The Cretaceous Ocean Anoxic Event 2 (OAE2; ~94Ma) has long been studied for its association with the vast deposition of black shales, which comprise important petroleum source rocks. High accumulations of organic matter in these rocks have been related to extreme changes in the climate-ocean system: atmospheric CO2 concentrations ~2-3 times higher than today, sea surface temperatures of up to ~35 °C, widespread ocean anoxia, altered nitrogen and carbon cycles, and the extinctions of numerous marine organisms.
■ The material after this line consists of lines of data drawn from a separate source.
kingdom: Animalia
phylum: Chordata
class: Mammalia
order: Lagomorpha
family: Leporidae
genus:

Molecular fossils (lipid biomarkers) in these rocks provide information about changes in plankton ecology and ocean biogeochemistry, such as an enhanced contribution of eukaryotes, cyanobacteria, and anaerobic green sulfur bacteria. However, many questions remain concerning the nature and extent of the climatic and ecological changes at the onset and throughout the OAE2 event. Using Gas Chromatography-Triple Quadrupole-Mass Spectrometry, we analyzed the lipid biomarker record from a 30-meter long interval of a drill core from the Tropic Shale in Utah, representing OAE2 in a coastal environment on the western margin of the Cretaceous Western Interior Seaway with high sediment accumulation. We provide biomarker data (aliphatic and aromatic hydrocarbons such as n-alkanes, PAHs, algal steranes, and bacterial hopanes and carotenoids) and bulk stable carbon isotopes in organics and carbonate that further detail the story of environmental, biogeochemical and ecological responses before, during and after the onset of OAE2. We will test the hypothesis that changes in ocean redox and pH resulted in turnovers in biotic communities that favored non-calcifying planktonic organisms. Finally, we discuss the implications of our study for the interpretation of future ocean dynamics under projected scenarios of climate change.